While some investors benefitted from early purchases before the coin’s price surged, the majority absorbed losses as the cryptocurrency market cooled. Of the nearly 500,000 wallets that showed profits, gains totaled $4 billion, driven largely by early buyers and sophisticated traders proficient in automated crypto transactions. However, these substantial profits came at the expense of the broader retail investor base.
World Liberty Financial’s $WLFI token sales have also seen significant losses, with an estimated 85 percent of tracked wallets recording losses as prices dropped about 82 percent since its wider availability in late 2024. The company attributed the $WLFI decline to broader market trends affecting Bitcoin and other cryptocurrencies.
Regulatory oversight of these crypto ventures has been limited. Since taking office, Trump and his administration relaxed some crypto regulations. White House spokeswoman Anna Kelly defended the administration’s policies, stating that efforts were “in the best interest of the American people.” The SEC announced in early 2024 that it would reduce its focus on memecoin sales, further diminishing federal enforcement.

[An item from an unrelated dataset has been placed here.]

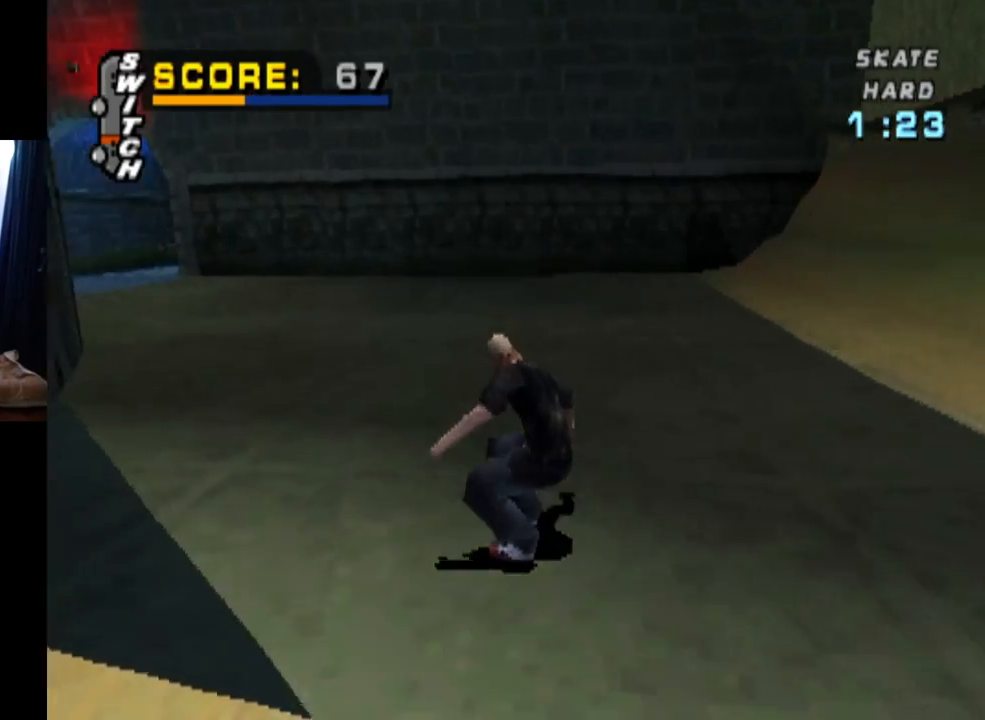
{"buttons": ["CROSS"], "left_stick": "center", "right_stick": "center", "events": [[50, "DPAD_RIGHT", "down"], [66, "DPAD_DOWN", "down"], [350, "DPAD_DOWN", "up"], [367, "DPAD_RIGHT", "up"]]}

Legal experts say class action lawsuits from investors who suffered losses are possible, though such actions may depend on developments after Trump leaves office. Although the $TRUMP memecoin website cautioned that the token was not an investment vehicle but an expression of support, lawyers contend this warning may not be sufficient to prevent future legal challenges.
As the value of Trump-linked crypto ventures continues to erode, the incident underscores ongoing concerns about the intersection of political influence and speculative digital assets amid a largely deregulated marketplace.